Police have registered cases against five hospitals in Kerala for allegedly denying treatment to a road accident victim, who died in an ambulance on Monday morning. The victim, Murugan (46) from Tirunelveli in Tamil Nadu, was riding pillion on a bike when it collided with another two-wheeler at Kottiyam in Kollam district at 10.30 pm on Sunday. The police rushed all the injured to nearby KIMS Hospital, where Murugan was diagnosed with brain haemorrhage. According to the police, doctors recommended that he be admitted to a hospital with ventilator facility. Activists of Trauma Care and Accident Aid in Kollam (TRACK) immediately shifted Murugan to an ambulance with ventilator facility. The ambulance rushed to Meditrina Hospital in Kollam, but Murugan was not admitted as the hospital claimed it had no neurosurgeon. TRACK activists then took Murugan to Medicity Hospital in Kollam, where doctors examined him but refused admission.
The patient was then taken to the Government Medical College in Thiruvananthapuram, 65 km from Kollam. However, as no ventilator was available there, the activists took Murugan to SUT hospital in the city, where he could not be admitted for lack of a neurosurgeon.

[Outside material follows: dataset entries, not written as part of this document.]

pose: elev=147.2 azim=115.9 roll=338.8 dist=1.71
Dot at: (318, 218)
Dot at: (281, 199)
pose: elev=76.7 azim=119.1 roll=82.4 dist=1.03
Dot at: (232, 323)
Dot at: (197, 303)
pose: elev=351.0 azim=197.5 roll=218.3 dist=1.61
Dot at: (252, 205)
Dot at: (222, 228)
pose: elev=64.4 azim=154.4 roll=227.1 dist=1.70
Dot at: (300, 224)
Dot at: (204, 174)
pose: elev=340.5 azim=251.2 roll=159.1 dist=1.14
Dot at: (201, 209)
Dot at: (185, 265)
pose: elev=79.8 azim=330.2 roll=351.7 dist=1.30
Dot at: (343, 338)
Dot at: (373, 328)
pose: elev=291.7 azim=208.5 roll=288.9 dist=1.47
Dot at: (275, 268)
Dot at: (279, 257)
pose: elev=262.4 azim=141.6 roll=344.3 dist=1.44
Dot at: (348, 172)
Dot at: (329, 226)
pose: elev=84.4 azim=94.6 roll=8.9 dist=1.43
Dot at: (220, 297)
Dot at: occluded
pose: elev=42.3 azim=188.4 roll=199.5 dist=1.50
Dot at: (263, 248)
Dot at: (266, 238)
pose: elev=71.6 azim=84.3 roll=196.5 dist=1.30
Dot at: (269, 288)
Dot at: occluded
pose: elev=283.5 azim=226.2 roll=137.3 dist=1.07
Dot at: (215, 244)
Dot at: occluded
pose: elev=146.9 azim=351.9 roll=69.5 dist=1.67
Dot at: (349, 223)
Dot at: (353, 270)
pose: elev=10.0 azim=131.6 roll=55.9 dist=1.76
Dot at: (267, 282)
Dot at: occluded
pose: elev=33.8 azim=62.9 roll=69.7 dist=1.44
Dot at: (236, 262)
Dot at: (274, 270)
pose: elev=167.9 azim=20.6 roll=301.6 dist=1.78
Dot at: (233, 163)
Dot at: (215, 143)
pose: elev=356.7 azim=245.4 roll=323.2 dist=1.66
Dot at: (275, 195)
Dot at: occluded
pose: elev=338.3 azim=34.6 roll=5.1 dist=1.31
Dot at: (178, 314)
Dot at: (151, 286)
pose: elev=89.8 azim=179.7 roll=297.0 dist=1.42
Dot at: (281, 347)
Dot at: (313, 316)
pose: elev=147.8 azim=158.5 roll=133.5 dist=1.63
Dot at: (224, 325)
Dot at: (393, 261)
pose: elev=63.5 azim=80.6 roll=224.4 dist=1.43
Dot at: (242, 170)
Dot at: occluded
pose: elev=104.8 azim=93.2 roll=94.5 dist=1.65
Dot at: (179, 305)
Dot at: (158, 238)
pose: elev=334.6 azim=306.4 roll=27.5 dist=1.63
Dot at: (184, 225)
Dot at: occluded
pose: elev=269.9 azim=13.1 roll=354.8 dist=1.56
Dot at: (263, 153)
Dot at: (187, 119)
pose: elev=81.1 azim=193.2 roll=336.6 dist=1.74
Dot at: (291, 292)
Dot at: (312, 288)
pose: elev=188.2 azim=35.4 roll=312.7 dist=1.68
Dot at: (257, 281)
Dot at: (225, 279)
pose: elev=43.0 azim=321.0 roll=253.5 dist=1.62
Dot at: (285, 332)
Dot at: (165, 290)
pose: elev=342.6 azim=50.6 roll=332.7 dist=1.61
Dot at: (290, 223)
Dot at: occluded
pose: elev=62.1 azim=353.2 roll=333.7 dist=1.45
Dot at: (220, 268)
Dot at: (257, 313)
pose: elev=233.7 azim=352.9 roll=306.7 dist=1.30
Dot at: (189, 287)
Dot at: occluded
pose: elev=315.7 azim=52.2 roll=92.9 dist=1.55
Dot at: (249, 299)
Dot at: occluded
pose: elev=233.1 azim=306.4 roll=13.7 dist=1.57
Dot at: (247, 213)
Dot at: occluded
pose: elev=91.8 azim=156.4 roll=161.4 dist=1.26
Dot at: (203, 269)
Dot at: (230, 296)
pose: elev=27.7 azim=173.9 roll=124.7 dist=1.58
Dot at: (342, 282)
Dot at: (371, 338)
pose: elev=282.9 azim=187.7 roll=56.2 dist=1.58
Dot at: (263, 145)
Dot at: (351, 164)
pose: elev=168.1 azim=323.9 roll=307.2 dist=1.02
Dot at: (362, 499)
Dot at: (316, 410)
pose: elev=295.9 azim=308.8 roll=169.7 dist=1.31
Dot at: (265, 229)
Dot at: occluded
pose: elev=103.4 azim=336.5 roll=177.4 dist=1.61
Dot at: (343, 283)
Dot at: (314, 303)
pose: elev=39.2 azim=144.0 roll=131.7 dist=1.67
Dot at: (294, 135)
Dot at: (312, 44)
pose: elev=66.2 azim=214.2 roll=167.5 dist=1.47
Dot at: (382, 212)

Murugan was then taken to Azeezia Medical College in Kollam, which claimed it had no neurosurgeon. He was finally taken to Kollam General Hospital at 6 am on Monday, but he died in the ambulance before admission. The charge of culpable homicide not amounting to murder was slapped against Medicity, Azeezia and Meditrina in Kollam district, and SUT and Government Medical College in Thiruvananthapuram. Apart from the police probe, the state human rights commission is also looking into the incident.
Kollam City Police Commissioner S Ajeetha Bhegum said, “Prima facie our probe has shown that these hospitals denied treatment to the accident victim without any genuine reason. They refused to admit him saying the ventilator facility was not free, or citing absence of a bystander. It was unethical of the doctors to deny treatment. They violated Supreme Court guidelines. We are probing strictly as per law.” Kerala Chief Minister Pinarayi Vijayan on Tuesday said he was pained by the incident. “The Director of State Health Services has been asked to conduct a probe. Once the director submits the report, the government will take steps to ensure such incidents are not repeated,’’ he said.
A spokesman for the Medical College said a doctor had examined Murugan in the ambulance. He was in a critical condition and ventilator support was essential, he said. “We checked the availability of ventilator with all intensive care units at the hospital. No ventilator could be made available for Murugan. This was communicated to those who brought him. We did not deny treatment for want of bystander,’’ he added.